How must enhanced DD measures be applied?
In relation to enhanced DD measures, the Andorran legislation established that reporting entities must increase the volume of information collected and the frequency of reviews, diversify the sources of information and must obtain the authorization of senior management officials in order to establish or maintain the business relationship.
Parties under obligation should obtain information about the reasons of estimated transactions or transactions made and they should also obtain information about client’s and beneficial owner’s source of wealth.
Moreover, reporting entities should examine, as is reasonably practicable, the context and the purpose of all transactions that have at least one of this requirements:
- Complex transactions,
- Unusual high amount transactions,
- Unusual transactions,
- Transactions without apparent economic or lawful purpose.
For more information, see article 10 of the Regulation of Law 14/2017 and article 12 of Law 14/2017.
Politically Exposed Persons (PEPs)
Politically exposed persons are individuals that have been entrusted with prominent public functions on which enhanced DD measures should be applied, as well as in relation to their family members and persons known to be close associates of PEPs.
For more information, see article 3 sections 6, 7, and 8 of Law 14/2017 where the concept of “prominent public functions” is defined.

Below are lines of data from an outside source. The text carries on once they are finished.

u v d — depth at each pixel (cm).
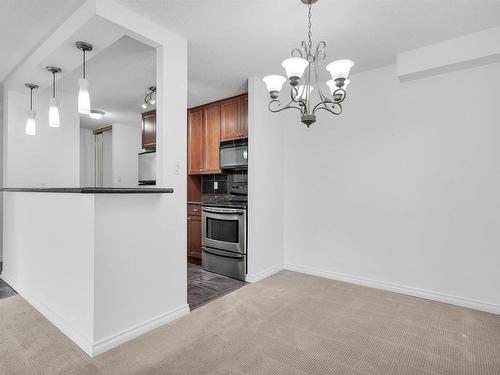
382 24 216
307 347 188
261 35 230
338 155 321
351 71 303
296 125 353
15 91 317
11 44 243
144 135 454
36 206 245
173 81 225
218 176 429
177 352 182
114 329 188
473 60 234
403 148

In relation to transactions or business relationships with politically exposed persons, reporting entities shall:
- Have in place appropriate risk management systems to determine whether a customer or the beneficial owner of the customer is a politically exposed person;
- Obtain senior management approval for establishing or continuing a business relationship with politically exposed persons;
- Take adequate measures to establish the source of wealth and source of funds that are involved in business relationship or transactions;
- Conduct enhanced, on-going monitoring on that relationship.
Additionally, reporting entities must establish mechanisms that allow them to detect if a customer or beneficial owner has become a PEP, so to apply the corresponding enhanced DD measures as from that moment.
In relation to customers and beneficial owners that are PEP, reporting entities will apply enhanced DD measures at the establishment of a business relationship with a PEP, during the business relationship life-cycle and until, at least, after a year that the politically exposed person is no longer entrusted with the public function, given that he is still maintaining a business relationship with the reporting entity.